[Input for this task]:
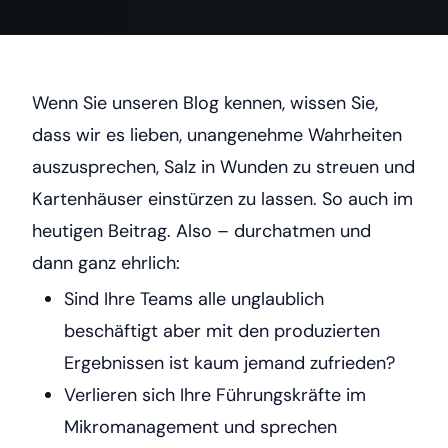
Wenn Sie unseren Blog kennen, wissen Sie,
dass wir es lieben, unangenehme Wahrheiten
auszusprechen, Salz in Wunden zu streuen und
Kartenhäuser einstürzen zu lassen. So auch im
heutigen Beitrag. Also – durchatmen und
dann ganz ehrlich:
Sind Ihre Teams alle unglaublich
beschäftigt aber mit den produzierten
Ergebnissen ist kaum jemand zufrieden?
Verlieren sich Ihre Führungskräfte im
Mikromanagement und sprechen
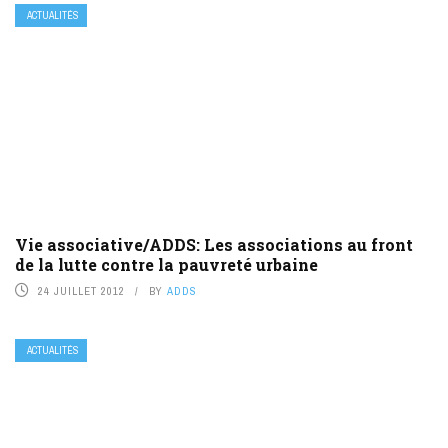
ACTUALITÉS
Vie associative/ADDS: Les associations au front
de la lutte contre la pauvreté urbaine
24 JUILLET 2012
BY
ADDS
ACTUALITÉS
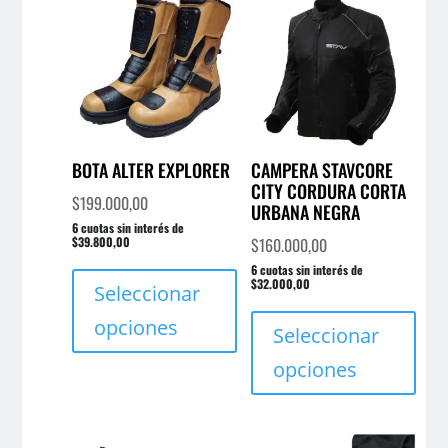
BOTA ALTER EXPLORER
CAMPERA STAVCORE
CITY CORDURA CORTA
$
199.000,00
URBANA NEGRA
6 cuotas sin interés de
$39.800,00
$
160.000,00
Este
6 cuotas sin interés de
$32.000,00
producto
Seleccionar
Este
tiene
opciones
prod
Seleccionar
múltiples
tien
variantes.
opciones
múlt
Las
varia
opciones
Las
se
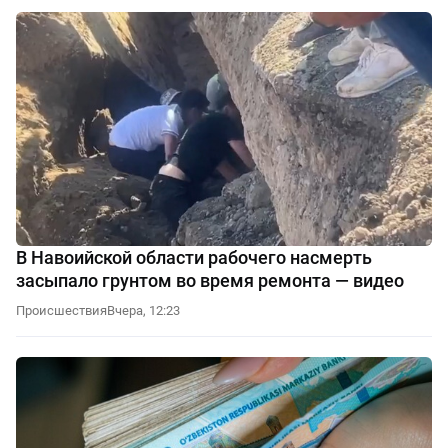
В Навоийской области рабочего насмерть
засыпало грунтом во время ремонта — видео
Происшествия
Вчера, 12:23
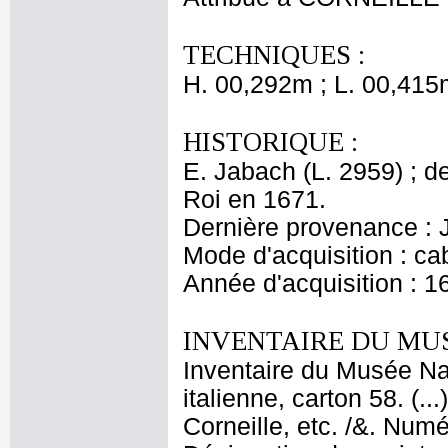
TECHNIQUES :
H. 00,292m ; L. 00,415
HISTORIQUE :
E. Jabach (L. 2959) ; de
Roi en 1671.
Dernière provenance : 
Mode d'acquisition : cab
Année d'acquisition : 1
INVENTAIRE DU MU
Inventaire du Musée Nap
italienne, carton 58. (.
Corneille, etc. /&. Numé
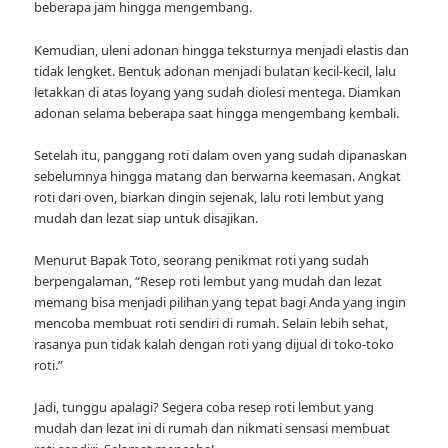
beberapa jam hingga mengembang.
Kemudian, uleni adonan hingga teksturnya menjadi elastis dan
tidak lengket. Bentuk adonan menjadi bulatan kecil-kecil, lalu
letakkan di atas loyang yang sudah diolesi mentega. Diamkan
adonan selama beberapa saat hingga mengembang kembali.
Setelah itu, panggang roti dalam oven yang sudah dipanaskan
sebelumnya hingga matang dan berwarna keemasan. Angkat
roti dari oven, biarkan dingin sejenak, lalu roti lembut yang
mudah dan lezat siap untuk disajikan.
Menurut Bapak Toto, seorang penikmat roti yang sudah
berpengalaman, “Resep roti lembut yang mudah dan lezat
memang bisa menjadi pilihan yang tepat bagi Anda yang ingin
mencoba membuat roti sendiri di rumah. Selain lebih sehat,
rasanya pun tidak kalah dengan roti yang dijual di toko-toko
roti.”
Jadi, tunggu apalagi? Segera coba resep roti lembut yang
mudah dan lezat ini di rumah dan nikmati sensasi membuat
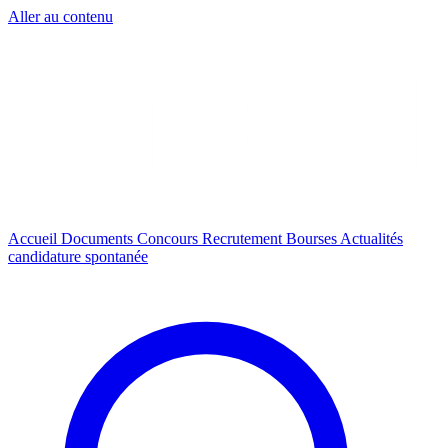
Aller au contenu
Accueil
Documents
Concours
Recrutement
Bourses
Actualités
candidature spontanée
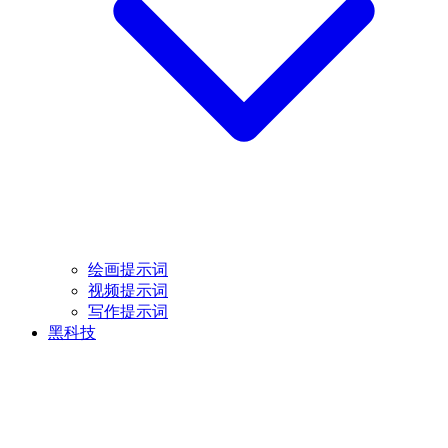
绘画提示词
视频提示词
写作提示词
黑科技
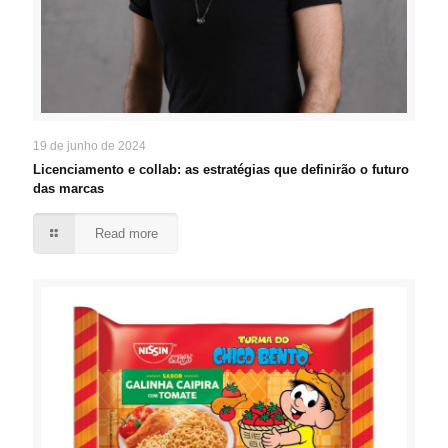
19 de junho de 2024
Licenciamento e collab: as estratégias que definirão o futuro
das marcas
Read more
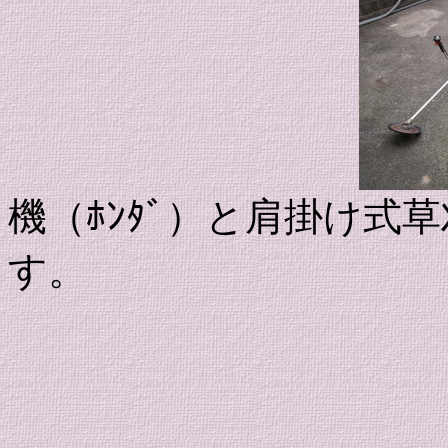
機（ﾎﾝﾀﾞ）と肩掛け式
す。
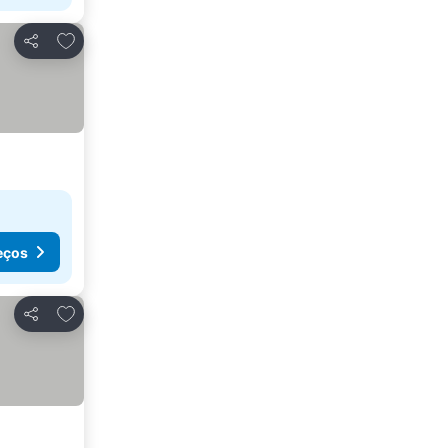
Adicionar aos favoritos
Partilhar
eços
Adicionar aos favoritos
Partilhar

[Instruction]: Every line above must appear in the answer unchanged, and no picture may appear in it.

[Task solution]:
Wenn Sie unseren Blog kennen, wissen Sie,
dass wir es lieben, unangenehme Wahrheiten
auszusprechen, Salz in Wunden zu streuen und
Kartenhäuser einstürzen zu lassen. So auch im
heutigen Beitrag. Also – durchatmen und
dann ganz ehrlich:
Sind Ihre Teams alle unglaublich
beschäftigt aber mit den produzierten
Ergebnissen ist kaum jemand zufrieden?
Verlieren sich Ihre Führungskräfte im
Mikromanagement und sprechen
ACTUALITÉS
Vie associative/ADDS: Les associations au front
de la lutte contre la pauvreté urbaine
24 JUILLET 2012
BY
ADDS
ACTUALITÉS
BOTA ALTER EXPLORER
CAMPERA STAVCORE
CITY CORDURA CORTA
$
199.000,00
URBANA NEGRA
6 cuotas sin interés de
$39.800,00
$
160.000,00
Este
6 cuotas sin interés de
$32.000,00
producto
Seleccionar
Este
tiene
opciones
prod
Seleccionar
múltiples
tien
variantes.
opciones
múlt
Las
varia
opciones
Las
se
В Навоийской области рабочего насмерть
засыпало грунтом во время ремонта — видео
Происшествия
Вчера, 12:23
TECHNIQUES :
H. 00,292m ; L. 00,415
HISTORIQUE :
E. Jabach (L. 2959) ; de
Roi en 1671.
Dernière provenance : 
Mode d'acquisition : cab
Année d'acquisition : 1
INVENTAIRE DU MU
Inventaire du Musée Nap
italienne, carton 58. (.
Corneille, etc. /&. Numé
beberapa jam hingga mengembang.
Kemudian, uleni adonan hingga teksturnya menjadi elastis dan
tidak lengket. Bentuk adonan menjadi bulatan kecil-kecil, lalu
letakkan di atas loyang yang sudah diolesi mentega. Diamkan
adonan selama beberapa saat hingga mengembang kembali.
Setelah itu, panggang roti dalam oven yang sudah dipanaskan
sebelumnya hingga matang dan berwarna keemasan. Angkat
roti dari oven, biarkan dingin sejenak, lalu roti lembut yang
mudah dan lezat siap untuk disajikan.
Menurut Bapak Toto, seorang penikmat roti yang sudah
berpengalaman, “Resep roti lembut yang mudah dan lezat
memang bisa menjadi pilihan yang tepat bagi Anda yang ingin
mencoba membuat roti sendiri di rumah. Selain lebih sehat,
rasanya pun tidak kalah dengan roti yang dijual di toko-toko
roti.”
Jadi, tunggu apalagi? Segera coba resep roti lembut yang
mudah dan lezat ini di rumah dan nikmati sensasi membuat
Aller au contenu
Accueil
Documents
Concours
Recrutement
Bourses
Actualités
candidature spontanée
绘画提示词
视频提示词
写作提示词
黑科技
19 de junho de 2024
Licenciamento e collab: as estratégias que definirão o futuro
das marcas
Read more
機（ﾎﾝﾀﾞ）と肩掛け式
す。
Adicionar aos favoritos
Partilhar
eços
Adicionar aos favoritos
Partilhar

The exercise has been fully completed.